Kegiatan tersebut dipimpin langsung oleh Kepala Lapas, Ahmad Junaidi, dan diikuti seluruh jajaran petugas sebagai bentuk komitmen bersama. Zero Halinar sendiri merujuk pada upaya pemberantasan handphone ilegal, pungutan liar, dan peredaran narkoba di dalam lapas. Deklarasi ini hadir sebagai respons atas berbagai persoalan yang selama ini menjadi sorotan masyarakat terhadap institusi pemasyarakatan.
“Ini adalah komitmen bersama untuk memperbaiki sistem. Kita ingin memastikan bahwa Lapas menjadi tempat pembinaan yang benar-benar bersih dari praktik yang merusak,” ujar Ahmad Junaidi.
Ia menegaskan bahwa deklarasi tersebut bukanlah kegiatan seremonial semata, melainkan titik awal dari perubahan yang berkelanjutan. Menurutnya, tantangan terkait Halinar tidak bisa diselesaikan secara instan, melainkan membutuhkan kerja kolektif, pengawasan yang konsisten, serta penegakan disiplin yang tegas di seluruh lini.
Langkah ini juga menandai upaya penguatan sistem internal melalui peningkatan transparansi dan akuntabilitas. Seluruh petugas didorong untuk tidak hanya patuh terhadap aturan, tetapi juga mengedepankan integritas dalam setiap pelaksanaan tugas. Hal ini penting untuk membangun kembali kepercayaan publik yang selama ini kerap tergerus oleh berbagai kasus di lingkungan pemasyarakatan.

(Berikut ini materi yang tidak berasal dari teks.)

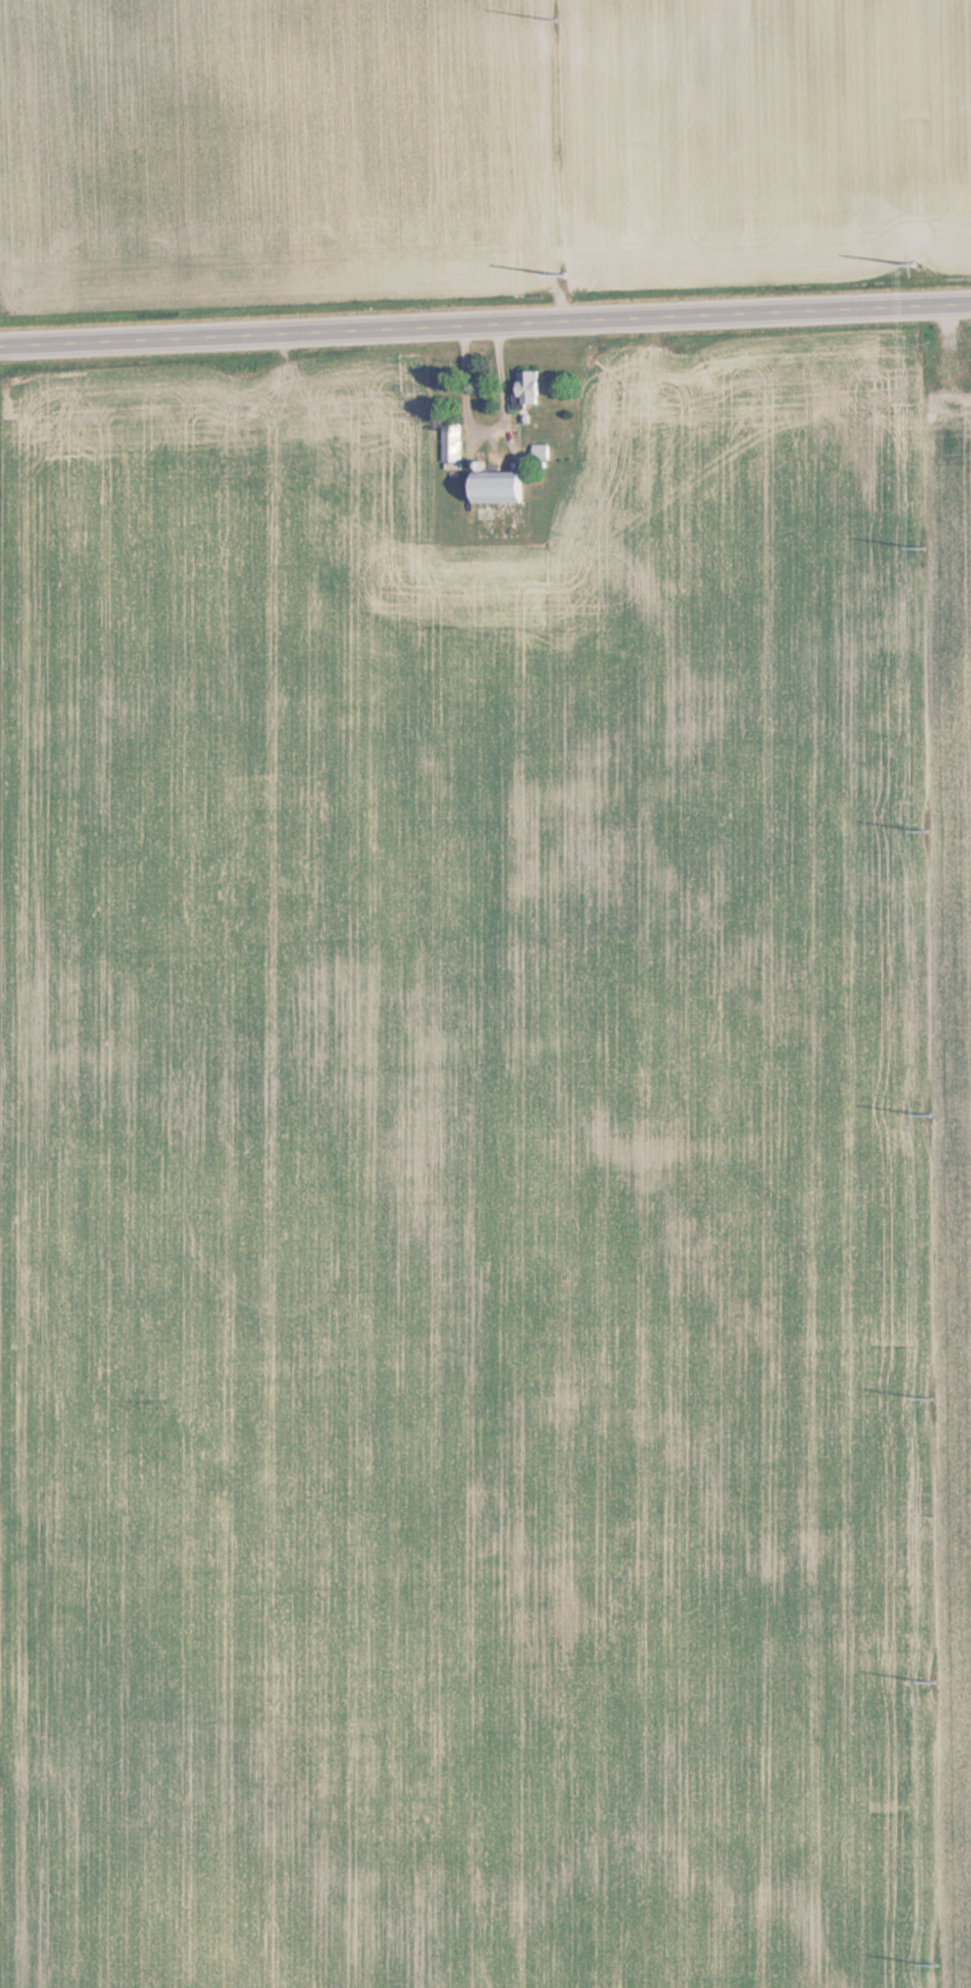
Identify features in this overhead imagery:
power tower: (554, 15)
power tower: (914, 263)
power tower: (560, 275)
road: (485, 326)
building: (533, 389)
building: (453, 443)
building: (509, 487)
power tower: (923, 550)
power tower: (931, 832)
power tower: (929, 1119)
power tower: (933, 1398)
power tower: (933, 1681)
power tower: (941, 1963)

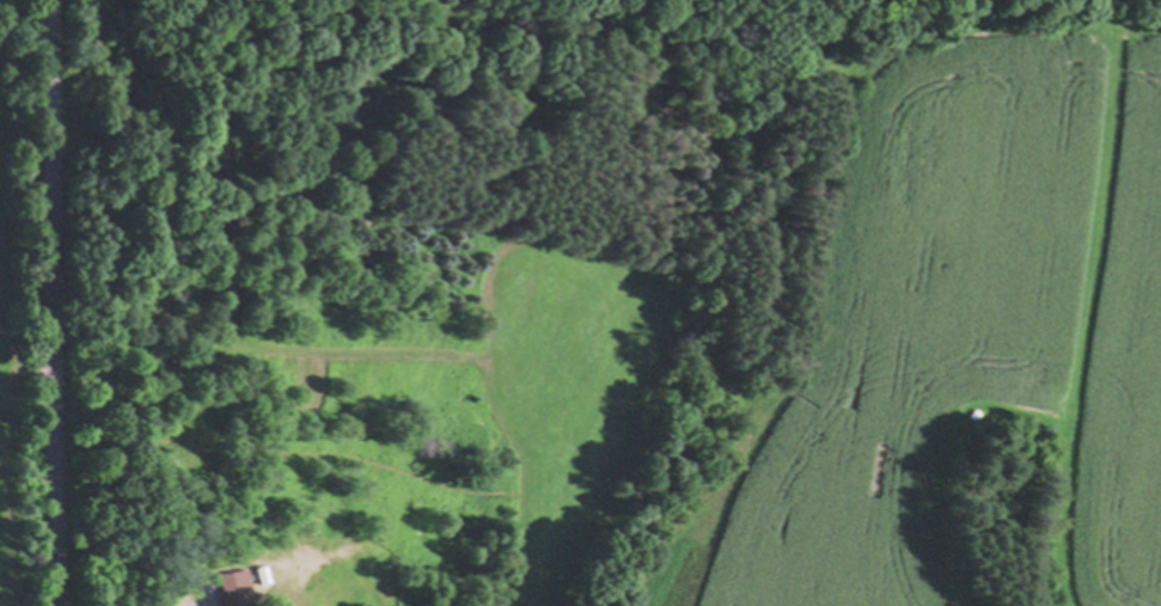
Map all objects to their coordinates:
road: (46, 303)
building: (235, 597)

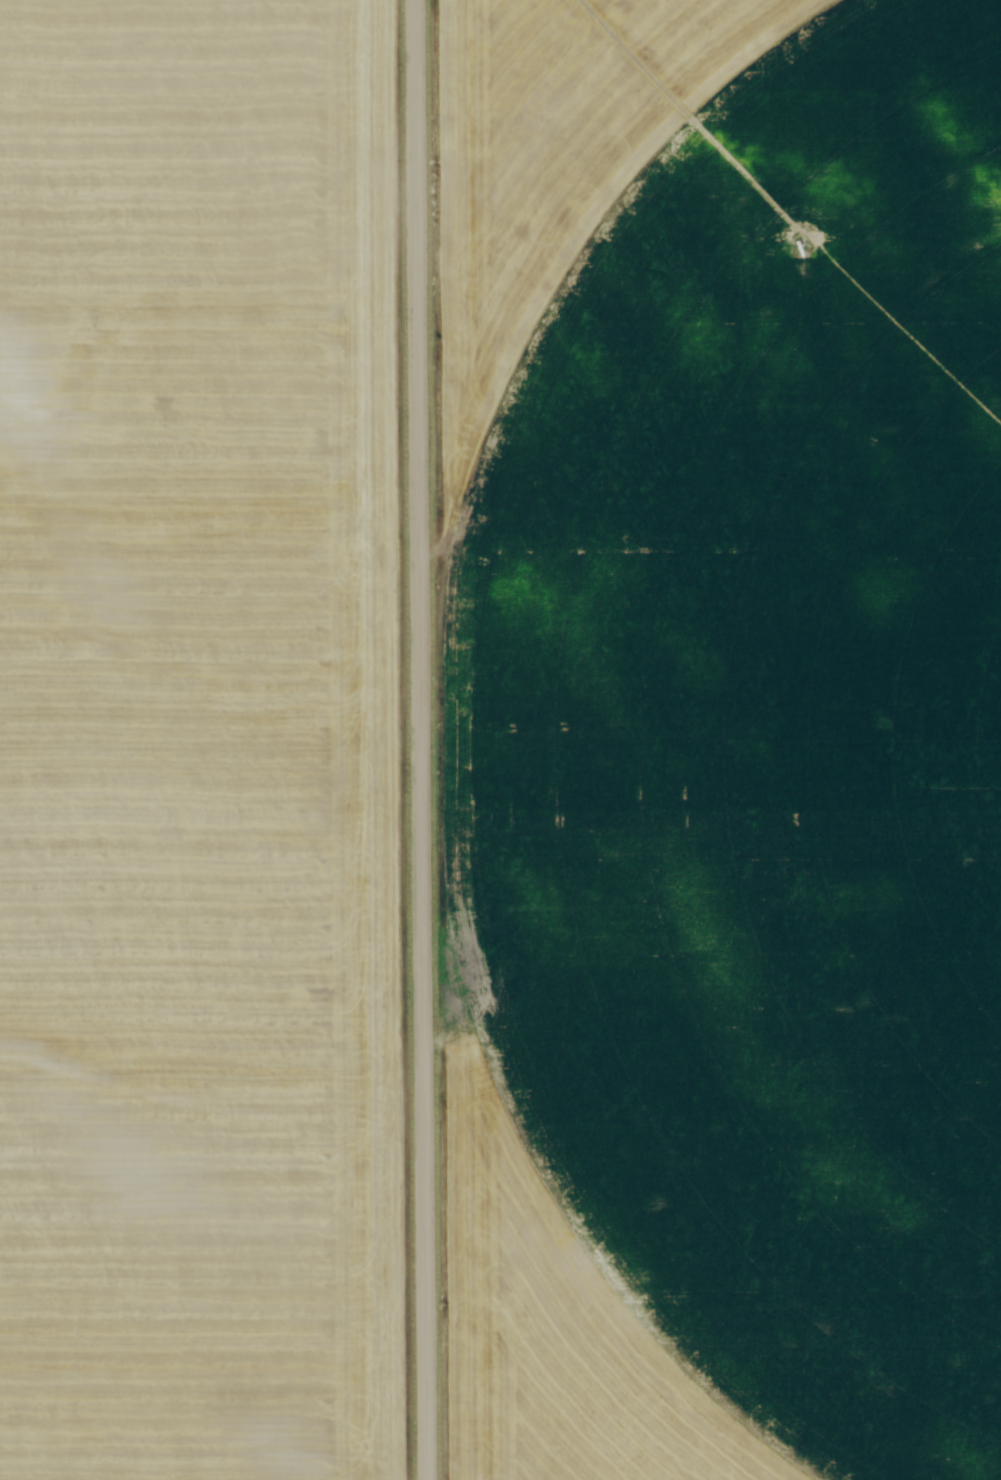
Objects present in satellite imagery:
crop: (719, 737)
road: (416, 740)
crop: (199, 741)

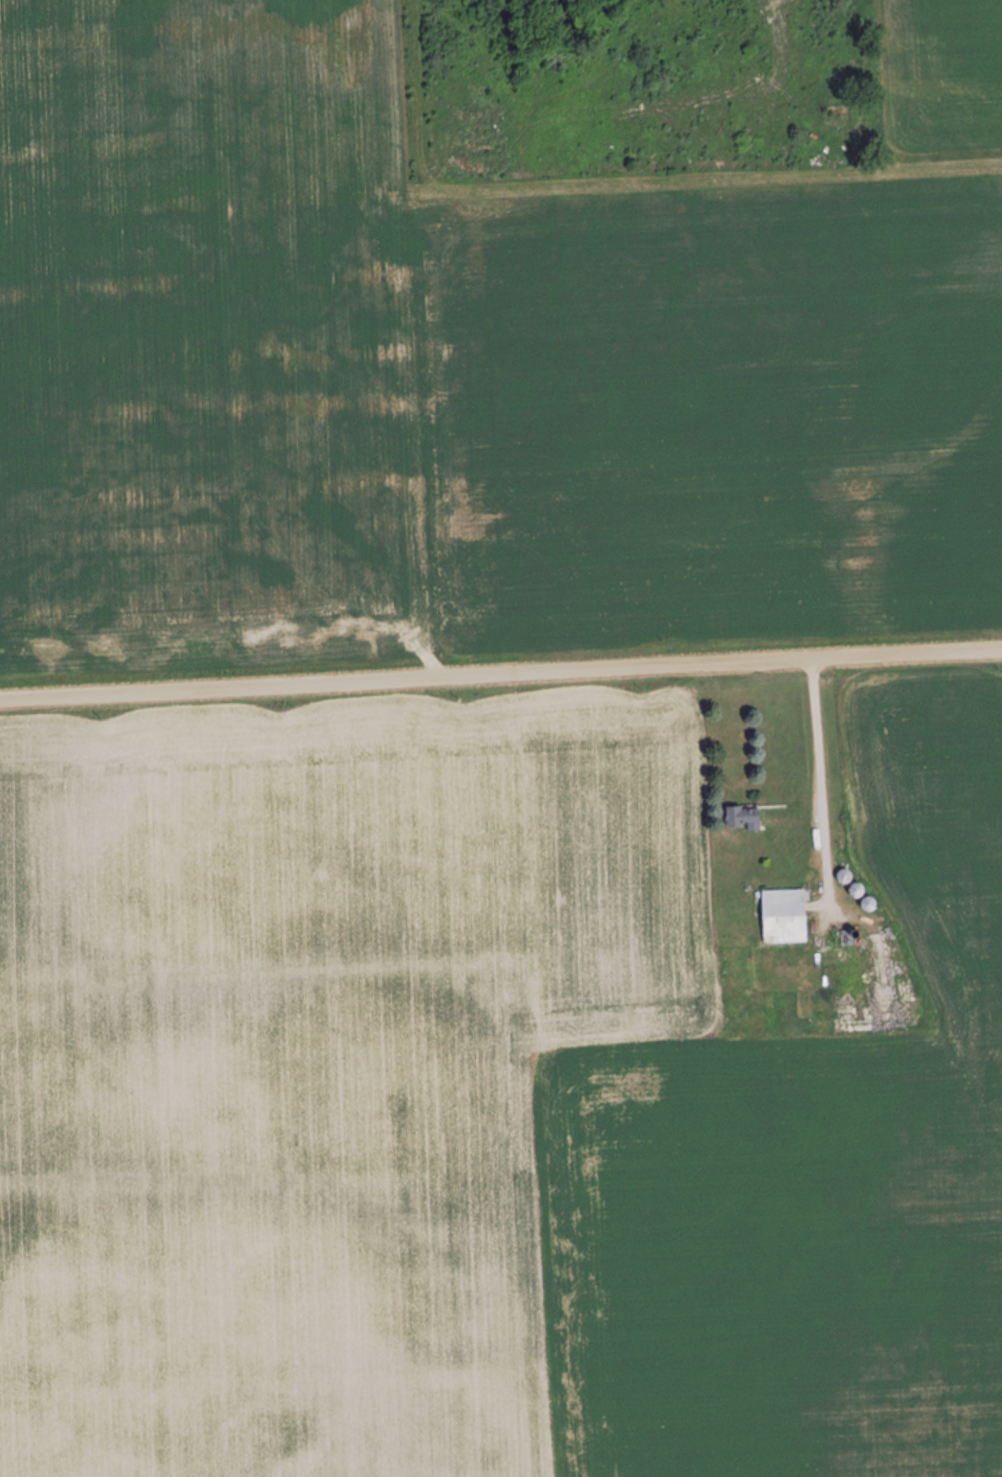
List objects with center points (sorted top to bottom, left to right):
crop: (235, 339)
road: (501, 677)
building: (744, 818)
building: (784, 916)
crop: (280, 1103)
crop: (827, 1167)

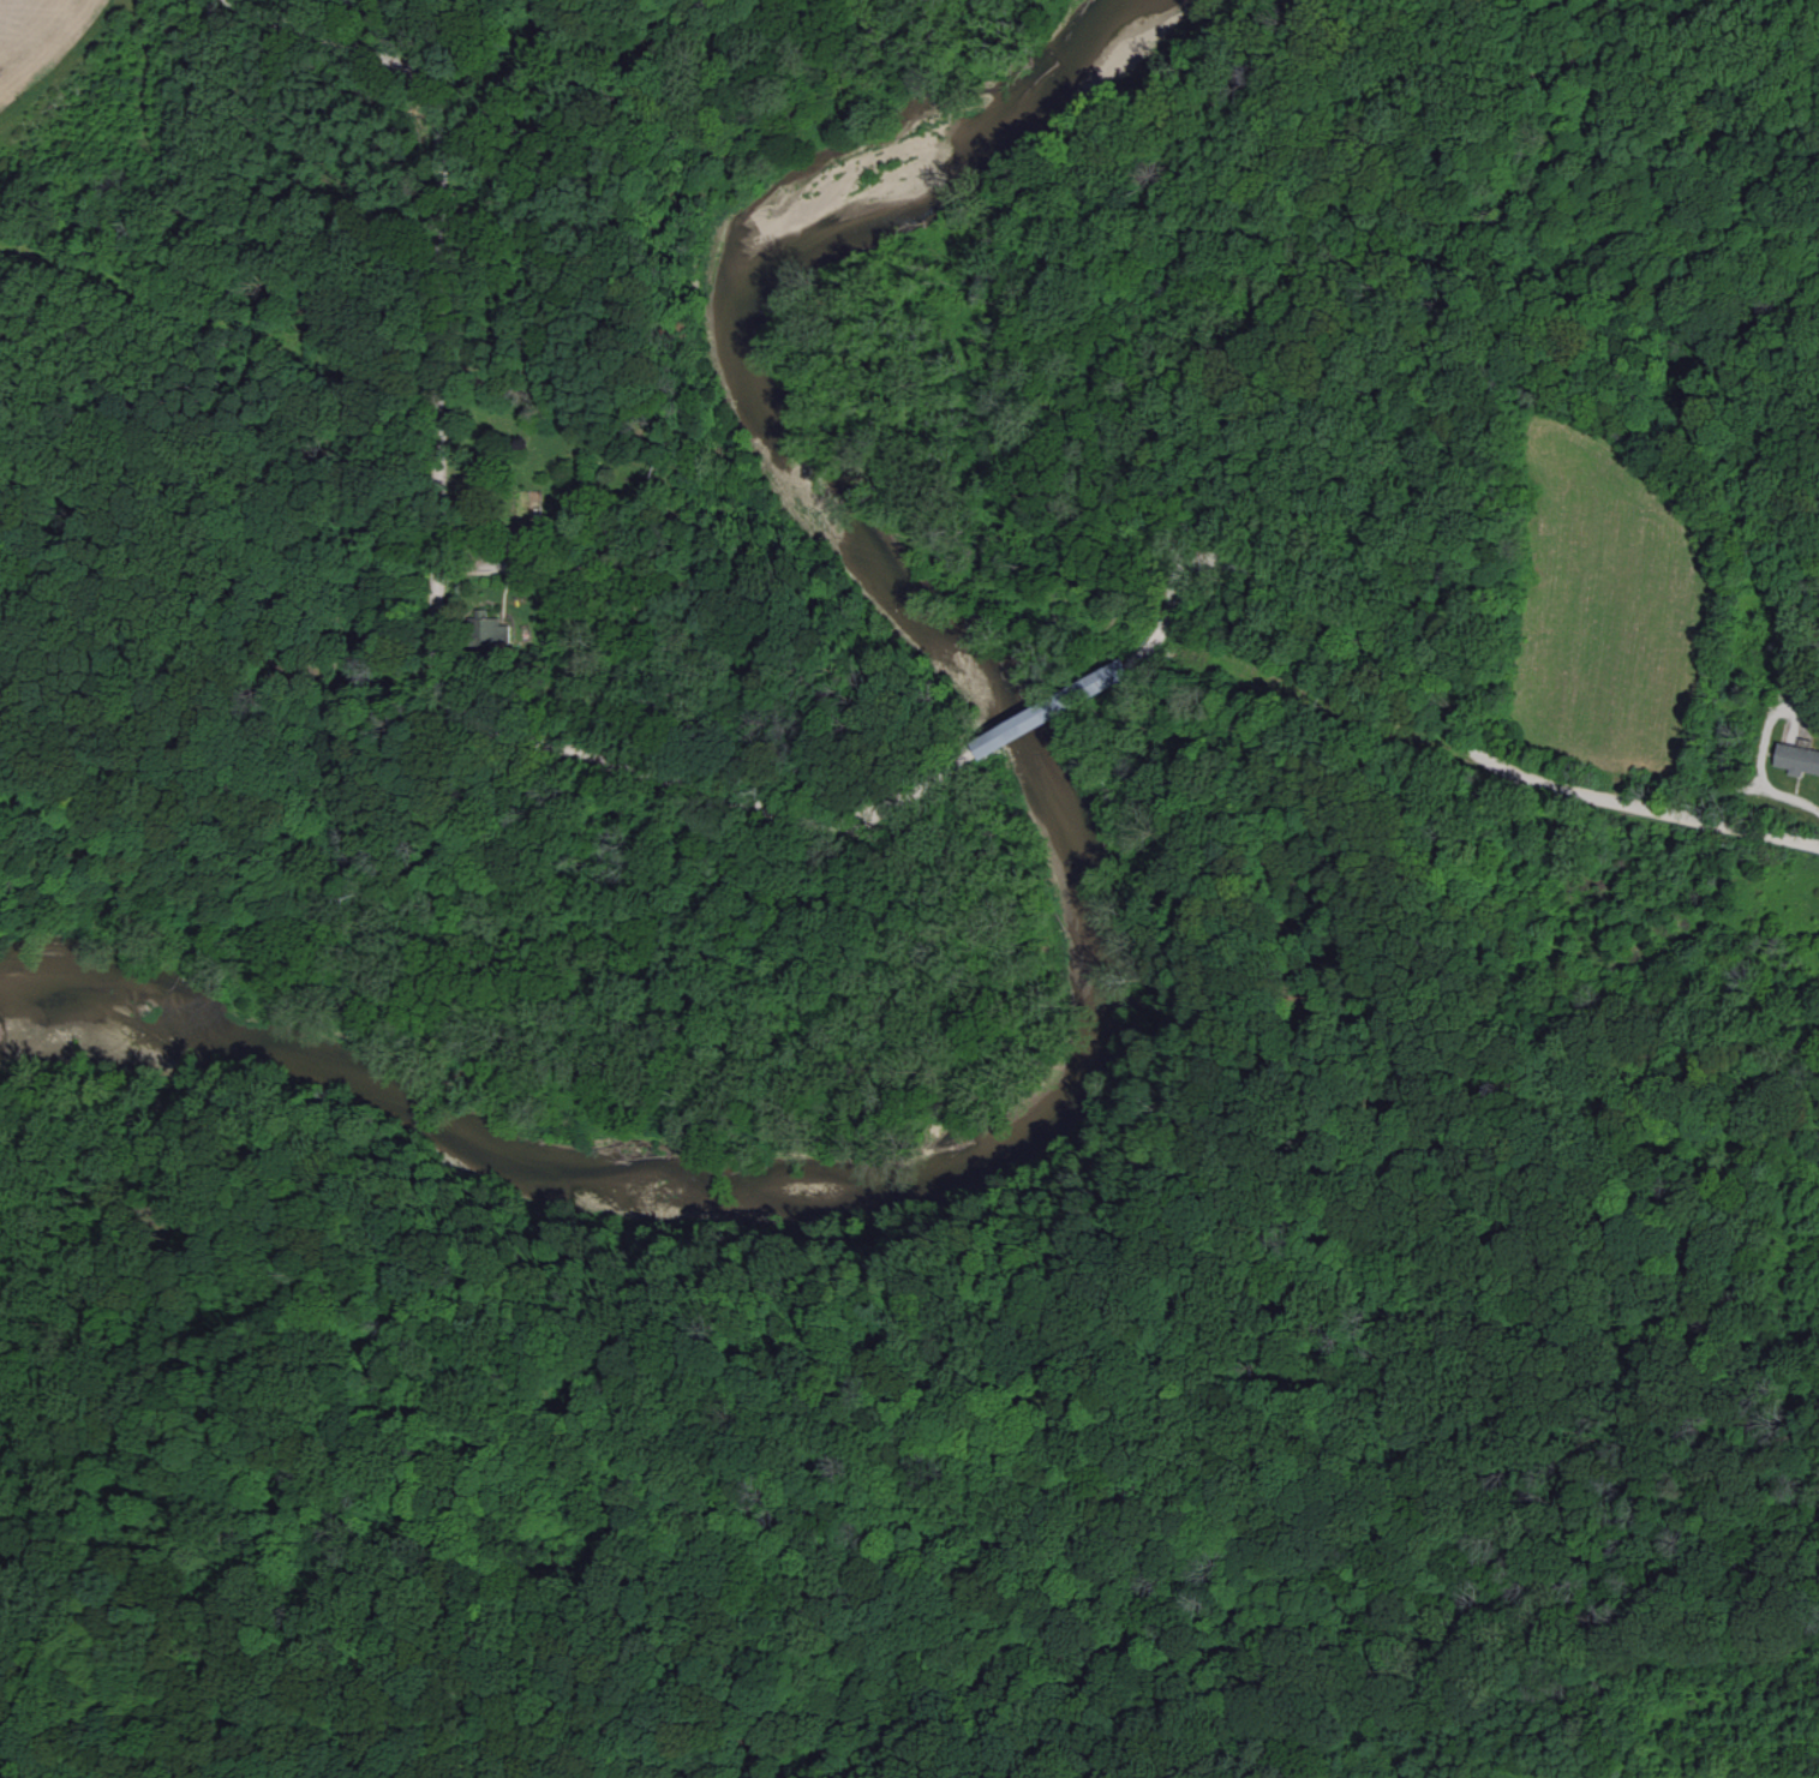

Selain itu, deklarasi ini menjadi momentum untuk mendorong perubahan budaya kerja di dalam lapas. Pendekatan yang dilakukan tidak hanya berfokus pada penindakan pelanggaran, tetapi juga pembinaan pola pikir aparatur agar lebih profesional dan bertanggung jawab. Dengan demikian, sistem yang terbentuk diharapkan lebih kuat dan tahan terhadap potensi penyimpangan.
Dari sisi pembinaan warga binaan, langkah ini diyakini akan menciptakan lingkungan yang lebih kondusif. Lapas yang bersih dari praktik ilegal dinilai mampu meningkatkan kualitas pembinaan, sehingga tujuan utama pemasyarakatan—yakni rehabilitasi dan reintegrasi sosial—dapat tercapai secara optimal.
Di tengah era keterbukaan informasi, langkah Lapas Muaro Sijunjung ini menjadi bagian dari upaya menjawab ekspektasi publik yang semakin kritis. Masyarakat tidak hanya menuntut transparansi, tetapi juga konsistensi dalam implementasi kebijakan.
Dengan deklarasi Zero Halinar, Lapas Muaro Sijunjung menegaskan arah baru: dari komitmen menuju tindakan nyata. Keberhasilan langkah ini kini bergantung pada konsistensi pelaksanaan serta pengawasan berkelanjutan. Pada akhirnya, kepercayaan publik akan tumbuh seiring bukti nyata perubahan yang terus dijaga.